Within the data that follows, set down exactly the lines from the one containing "629 555 6.89" through the one containing "23 430 4.27", both ends included.

·····

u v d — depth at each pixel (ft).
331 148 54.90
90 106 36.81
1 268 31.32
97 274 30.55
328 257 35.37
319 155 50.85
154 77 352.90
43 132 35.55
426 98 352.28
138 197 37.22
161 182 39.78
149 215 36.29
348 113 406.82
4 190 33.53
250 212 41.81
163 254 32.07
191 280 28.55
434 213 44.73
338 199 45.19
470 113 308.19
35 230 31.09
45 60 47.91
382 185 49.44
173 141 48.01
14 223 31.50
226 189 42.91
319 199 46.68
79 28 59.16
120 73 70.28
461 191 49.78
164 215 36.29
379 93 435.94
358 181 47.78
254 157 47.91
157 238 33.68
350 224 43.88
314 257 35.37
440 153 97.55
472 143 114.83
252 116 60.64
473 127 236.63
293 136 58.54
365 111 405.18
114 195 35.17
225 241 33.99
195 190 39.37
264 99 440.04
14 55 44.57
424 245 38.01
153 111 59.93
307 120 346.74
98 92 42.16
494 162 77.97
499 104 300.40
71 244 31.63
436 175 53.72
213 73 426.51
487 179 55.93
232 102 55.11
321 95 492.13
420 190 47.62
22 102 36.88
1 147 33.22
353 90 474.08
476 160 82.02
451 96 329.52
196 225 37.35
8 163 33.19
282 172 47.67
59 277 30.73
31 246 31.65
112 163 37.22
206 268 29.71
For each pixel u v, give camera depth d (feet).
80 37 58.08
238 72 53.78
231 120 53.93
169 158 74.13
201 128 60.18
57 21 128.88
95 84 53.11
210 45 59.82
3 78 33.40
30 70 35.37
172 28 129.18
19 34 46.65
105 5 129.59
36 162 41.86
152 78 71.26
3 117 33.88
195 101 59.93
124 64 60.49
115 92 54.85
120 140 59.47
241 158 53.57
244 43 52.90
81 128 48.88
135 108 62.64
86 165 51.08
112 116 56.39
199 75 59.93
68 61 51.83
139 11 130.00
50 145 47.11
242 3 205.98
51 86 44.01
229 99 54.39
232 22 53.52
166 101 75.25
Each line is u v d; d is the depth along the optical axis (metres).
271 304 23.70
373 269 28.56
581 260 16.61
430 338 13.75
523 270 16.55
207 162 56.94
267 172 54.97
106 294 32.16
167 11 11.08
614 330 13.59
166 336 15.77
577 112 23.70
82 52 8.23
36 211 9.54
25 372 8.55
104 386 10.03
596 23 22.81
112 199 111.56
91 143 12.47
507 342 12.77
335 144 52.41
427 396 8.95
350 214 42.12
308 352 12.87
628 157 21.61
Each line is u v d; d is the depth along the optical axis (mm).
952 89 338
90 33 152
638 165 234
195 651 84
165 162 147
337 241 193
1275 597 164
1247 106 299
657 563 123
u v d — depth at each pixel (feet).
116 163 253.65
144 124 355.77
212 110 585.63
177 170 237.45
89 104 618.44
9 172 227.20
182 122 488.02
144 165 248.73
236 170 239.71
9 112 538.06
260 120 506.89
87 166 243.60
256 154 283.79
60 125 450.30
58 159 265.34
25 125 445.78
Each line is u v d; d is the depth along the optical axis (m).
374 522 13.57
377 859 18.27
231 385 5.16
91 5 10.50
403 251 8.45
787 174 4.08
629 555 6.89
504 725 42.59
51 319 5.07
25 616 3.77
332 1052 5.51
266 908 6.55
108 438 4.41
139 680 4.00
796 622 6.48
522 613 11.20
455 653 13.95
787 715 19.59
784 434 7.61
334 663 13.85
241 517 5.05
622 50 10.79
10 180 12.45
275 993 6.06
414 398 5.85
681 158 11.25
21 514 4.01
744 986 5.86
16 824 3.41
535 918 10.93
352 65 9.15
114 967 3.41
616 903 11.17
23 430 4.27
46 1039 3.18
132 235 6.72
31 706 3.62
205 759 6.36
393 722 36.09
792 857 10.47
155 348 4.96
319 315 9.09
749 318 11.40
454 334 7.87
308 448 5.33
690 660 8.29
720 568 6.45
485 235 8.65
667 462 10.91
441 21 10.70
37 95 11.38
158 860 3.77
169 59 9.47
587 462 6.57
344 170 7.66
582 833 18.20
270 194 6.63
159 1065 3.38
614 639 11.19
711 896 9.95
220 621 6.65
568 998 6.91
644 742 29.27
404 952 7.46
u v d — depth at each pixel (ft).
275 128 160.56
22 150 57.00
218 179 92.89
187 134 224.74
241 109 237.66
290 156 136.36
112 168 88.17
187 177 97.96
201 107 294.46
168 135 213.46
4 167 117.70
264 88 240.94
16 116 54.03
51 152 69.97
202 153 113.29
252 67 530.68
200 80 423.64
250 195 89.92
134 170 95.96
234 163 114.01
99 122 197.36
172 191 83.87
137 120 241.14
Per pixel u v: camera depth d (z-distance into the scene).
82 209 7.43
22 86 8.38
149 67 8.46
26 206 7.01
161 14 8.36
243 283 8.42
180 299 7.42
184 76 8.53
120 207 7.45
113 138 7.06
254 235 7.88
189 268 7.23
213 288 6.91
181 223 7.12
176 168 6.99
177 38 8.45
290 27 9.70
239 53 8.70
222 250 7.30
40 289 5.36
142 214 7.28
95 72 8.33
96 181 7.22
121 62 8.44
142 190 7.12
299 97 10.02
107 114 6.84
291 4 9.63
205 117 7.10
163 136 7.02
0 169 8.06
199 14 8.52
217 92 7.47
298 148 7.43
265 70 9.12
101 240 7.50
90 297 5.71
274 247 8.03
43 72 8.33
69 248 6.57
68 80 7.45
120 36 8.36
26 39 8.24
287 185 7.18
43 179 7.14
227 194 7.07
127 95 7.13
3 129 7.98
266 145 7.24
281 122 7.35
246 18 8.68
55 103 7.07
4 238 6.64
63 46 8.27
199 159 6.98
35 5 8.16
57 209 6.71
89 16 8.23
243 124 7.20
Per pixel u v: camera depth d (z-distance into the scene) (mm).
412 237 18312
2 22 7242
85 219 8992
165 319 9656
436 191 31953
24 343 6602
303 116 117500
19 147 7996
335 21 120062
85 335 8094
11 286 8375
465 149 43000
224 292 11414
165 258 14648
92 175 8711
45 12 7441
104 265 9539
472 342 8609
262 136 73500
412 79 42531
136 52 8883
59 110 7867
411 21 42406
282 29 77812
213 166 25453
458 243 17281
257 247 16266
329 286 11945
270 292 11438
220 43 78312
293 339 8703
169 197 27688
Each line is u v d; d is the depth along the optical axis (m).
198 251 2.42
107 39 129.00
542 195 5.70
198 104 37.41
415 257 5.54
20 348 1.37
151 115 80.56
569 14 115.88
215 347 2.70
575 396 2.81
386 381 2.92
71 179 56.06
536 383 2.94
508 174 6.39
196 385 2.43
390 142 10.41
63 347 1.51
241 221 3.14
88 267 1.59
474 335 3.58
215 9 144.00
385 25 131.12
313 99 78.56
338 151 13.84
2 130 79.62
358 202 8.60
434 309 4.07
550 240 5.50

·····

§ RESULT OF THIS EXERCISE:
629 555 6.89
504 725 42.59
51 319 5.07
25 616 3.77
332 1052 5.51
266 908 6.55
108 438 4.41
139 680 4.00
796 622 6.48
522 613 11.20
455 653 13.95
787 715 19.59
784 434 7.61
334 663 13.85
241 517 5.05
622 50 10.79
10 180 12.45
275 993 6.06
414 398 5.85
681 158 11.25
21 514 4.01
744 986 5.86
16 824 3.41
535 918 10.93
352 65 9.15
114 967 3.41
616 903 11.17
23 430 4.27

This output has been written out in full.